As a consequence, houses in immigrant areas of Belfast were set on fire… as were cars, and a bus, in what the police (PSNI) referred to as “sporadic pockets of disorder.

In addition to this, lawful protests were conducted across Northern Ireland, as well as in Dublin and also in various cities on the mainland.

Now, while I may have a certain amount of sympathy for a generation who — thanks to the peace accord due to the aforementioned Good Friday Agreement — have missed out on a spot of seasonal rioting, burning of Ulsterbus’ and the sport of hurling petrol bombs at armoured police vehicles, this isn’t the best way to evoke change.

All that they’re going to achieve is to give dogs with very bad names even worse names.

I was discussing this with an American friend last night, and he voiced the opinion that it would blow over in a few days, but I don’t think so, because people have had enough.

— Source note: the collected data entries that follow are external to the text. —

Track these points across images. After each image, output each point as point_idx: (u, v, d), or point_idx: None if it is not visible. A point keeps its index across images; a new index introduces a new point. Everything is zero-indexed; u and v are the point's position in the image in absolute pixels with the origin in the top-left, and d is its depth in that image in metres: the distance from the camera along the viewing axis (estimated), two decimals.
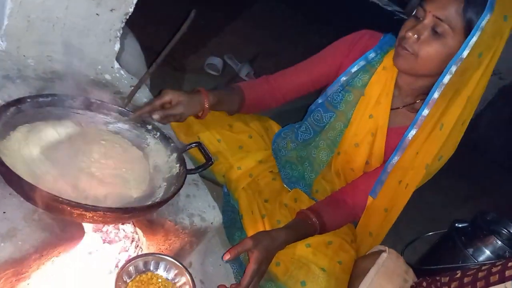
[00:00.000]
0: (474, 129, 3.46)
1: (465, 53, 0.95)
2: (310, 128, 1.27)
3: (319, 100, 1.25)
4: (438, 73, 1.01)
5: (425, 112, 1.03)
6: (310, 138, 1.27)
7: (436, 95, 1.01)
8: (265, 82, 1.26)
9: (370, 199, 1.15)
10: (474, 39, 0.94)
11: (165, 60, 1.10)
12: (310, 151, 1.27)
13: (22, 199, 0.73)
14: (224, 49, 2.61)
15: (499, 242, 1.43)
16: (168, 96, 1.01)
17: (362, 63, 1.15)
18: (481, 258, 1.44)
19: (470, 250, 1.45)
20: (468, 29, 0.95)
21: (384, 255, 1.16)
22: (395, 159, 1.09)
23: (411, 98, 1.13)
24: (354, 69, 1.16)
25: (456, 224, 1.54)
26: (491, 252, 1.44)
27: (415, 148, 1.06)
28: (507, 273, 0.92)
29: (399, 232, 1.94)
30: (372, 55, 1.15)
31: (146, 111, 0.99)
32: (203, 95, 1.08)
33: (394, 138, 1.11)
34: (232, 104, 1.21)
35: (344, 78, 1.18)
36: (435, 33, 0.97)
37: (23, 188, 0.71)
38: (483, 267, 0.99)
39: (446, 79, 0.98)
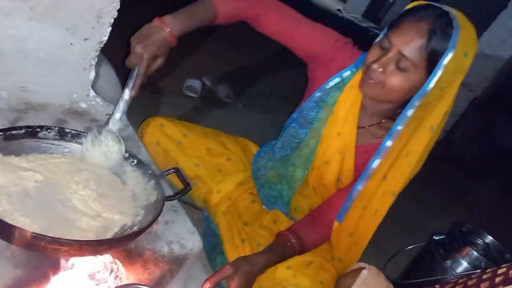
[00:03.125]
0: (449, 141, 3.57)
1: (428, 89, 0.98)
2: (286, 144, 1.28)
3: (294, 115, 1.25)
4: (403, 101, 1.04)
5: (389, 143, 1.05)
6: (287, 155, 1.28)
7: (400, 127, 1.03)
8: (252, 6, 1.14)
9: (336, 223, 1.16)
10: (437, 77, 0.96)
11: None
12: (287, 168, 1.28)
13: None
14: (201, 69, 2.63)
15: (475, 253, 1.46)
16: (146, 62, 0.99)
17: (337, 80, 1.16)
18: (459, 270, 1.47)
19: (449, 262, 1.48)
20: (430, 65, 0.97)
21: (364, 272, 1.17)
22: (360, 186, 1.11)
23: (376, 118, 1.16)
24: (328, 86, 1.17)
25: (434, 237, 1.57)
26: (468, 263, 1.47)
27: (380, 175, 1.08)
28: (482, 286, 0.94)
29: (380, 246, 1.97)
30: (347, 73, 1.16)
31: (142, 81, 1.02)
32: (165, 33, 1.00)
33: (364, 155, 1.14)
34: (201, 23, 1.09)
35: (318, 94, 1.19)
36: (399, 67, 0.99)
37: None
38: (460, 281, 1.02)
39: (410, 112, 1.01)
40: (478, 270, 1.31)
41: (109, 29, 1.15)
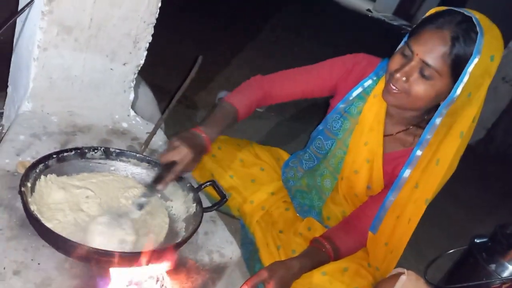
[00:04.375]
0: (492, 139, 3.43)
1: (455, 97, 0.97)
2: (313, 155, 1.30)
3: (320, 127, 1.27)
4: (428, 108, 1.04)
5: (419, 152, 1.05)
6: (314, 166, 1.30)
7: (429, 136, 1.03)
8: (259, 89, 1.22)
9: (370, 234, 1.17)
10: (463, 83, 0.95)
11: (178, 100, 1.18)
12: (316, 179, 1.30)
13: (54, 249, 0.80)
14: (233, 81, 2.71)
15: None
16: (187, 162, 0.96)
17: (359, 90, 1.17)
18: (505, 274, 1.41)
19: (493, 266, 1.43)
20: (455, 72, 0.96)
21: (403, 277, 1.16)
22: (393, 196, 1.10)
23: (403, 125, 1.15)
24: (351, 97, 1.18)
25: (475, 240, 1.53)
26: None
27: (412, 184, 1.08)
28: None
29: (421, 249, 1.93)
30: (368, 82, 1.17)
31: (170, 179, 0.96)
32: (205, 140, 1.03)
33: (392, 162, 1.14)
34: (228, 126, 1.13)
35: (342, 106, 1.20)
36: (423, 75, 0.98)
37: (54, 240, 0.78)
38: (504, 286, 0.99)
39: (438, 120, 1.00)
40: None
41: (145, 53, 1.23)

The young man who perpetrated this atrocity clearly comes from a lawless culture where it is absolutely fine to cut someone’s head off in the middle of a street on a Monday night. The streets of Belfast had been awash with blood for more than thirty years, but it was green or orange blood, and behind the tribal hatred (let’s be clear… it was never anything to do with religion) there was always sufficient belief that someday it would end. This is different… very different. This is a problem that we Europeans have sleepwalked into, and there can be no end to it until we’re all under Sharia law. Unless you live in Poland.

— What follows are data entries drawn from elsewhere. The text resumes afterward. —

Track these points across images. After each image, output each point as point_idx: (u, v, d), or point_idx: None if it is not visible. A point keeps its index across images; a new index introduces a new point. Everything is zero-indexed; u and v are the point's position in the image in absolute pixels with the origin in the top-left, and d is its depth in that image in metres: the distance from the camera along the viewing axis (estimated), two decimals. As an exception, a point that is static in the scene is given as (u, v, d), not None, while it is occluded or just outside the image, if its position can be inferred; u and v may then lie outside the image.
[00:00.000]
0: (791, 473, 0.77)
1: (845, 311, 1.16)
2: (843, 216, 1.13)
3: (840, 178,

Perhaps it is too late to change it… too late to stop the boats… too late to stop the ingress of young men who come to these shores with no intention of either living lawfully or assimilating, and for whom a good beheading or the rape of an inebriated woman on an English common is not something for which remorse should be shown.

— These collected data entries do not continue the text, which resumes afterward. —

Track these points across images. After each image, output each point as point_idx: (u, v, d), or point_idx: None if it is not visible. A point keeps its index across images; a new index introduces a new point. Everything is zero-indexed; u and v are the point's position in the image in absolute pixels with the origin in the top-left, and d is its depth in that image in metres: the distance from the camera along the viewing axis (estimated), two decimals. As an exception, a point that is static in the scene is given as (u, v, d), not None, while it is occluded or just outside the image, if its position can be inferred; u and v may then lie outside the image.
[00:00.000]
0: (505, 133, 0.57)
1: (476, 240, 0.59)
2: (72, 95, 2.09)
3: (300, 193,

Perhaps it is too late, but the rioting class in Belfast don’t think so. Dogs with bad names don’t retreat meekly to their kennels. Once they get their teeth into something, they don’t let go, and I cannot see this fading away with the setting of the summer sun.

Expect this to continue, in my view, until autumn hues fade to black, the weather transitions from bad to terrible, and a line is drawn beneath the rioting season for another year.

Post Script: my expression of sympathy for the generation who missed out on rioting was written in jest. Obviously.